When we are told to “think outside the box’ the problem is that our perspective is lost. We are outside of the problem and not immersed inside of it. Go “inside the box.” Move the components around.
Use simple math. Add, subtract, multiply, and divide up the parts to see if you can make something new.
Look at some of the most innovative ideas from the past to create new ideas for the future. To stop thieves from stealing radios there were several choices. Every one of them was tried at one time or another. For many years you could remove the radio from the sliding drawer but more people lost their radios through misplacement than through theft. The biggest question was where you put the radio or how you carried it away from the car.
So innovative problem solvers looked at the problem. The tried another approach which created a new solution. If the faceplate was removed all the controls were disabled and the radio was useless. Now the part was small and easy to hide elsewhere in the car or carried.
The solution was that the radio has a code that is matched to the car. Once the signal no longer senses the code the radio no longer works. Simple to use because the components were ‘subtracted’ from the problem thereby rendering a workable solution. Today that problem no longer exists in the same way because the radios are not the same. First of all they have the ability to receive digital input from the airwaves, smartphones, etc. Second the radio is now an integral part of the navigation system and due to the ‘code’ can’t be used in another car if removed.
Simple arithmetic allows us some innovative problem solving without the introduction of new components or resources. For example, use addition to replicate components and add to the over all solution. How many tires on a car? How many in a set. Four? Five? Nope…two… a set is two yet most of us would say four or even five. Two is all that is needed to make a car a hot rod or a truck a tractor. Simply change the rear tires and you have a new use for the same chassis. And when you buy snow tires they sell you two, not four or five. Rethink how you do the math. Sometimes it’s very simple, add, subtract, multiply, and divide and you will come up with the solution.

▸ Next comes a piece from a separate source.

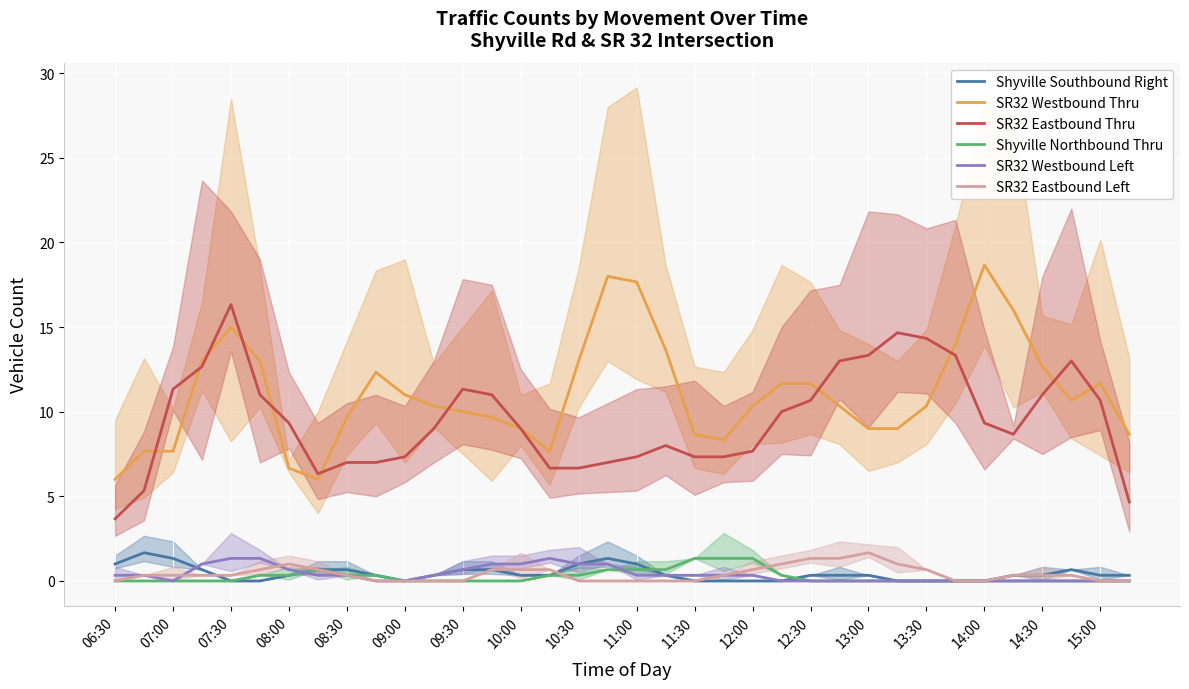

At which label does SR32 Westbound Thru reach its minimum?

06:30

- Start by using your established products as a starting point from which you re-innovate by creating new products that add to profitability by using your existing distribution channels, marketing, and sales resources.
- Customers like to do business with companies that understand their business.
- Don’t try to sell something but offer a solution to a problem…cost becomes less of an issue and higher margins are yours.
- Do the unexpected.
- Most solutions are as simple as rearranging existing components.
- Do the math. It all adds up.
Remember the answer to most problems is found in the components that make up the problem.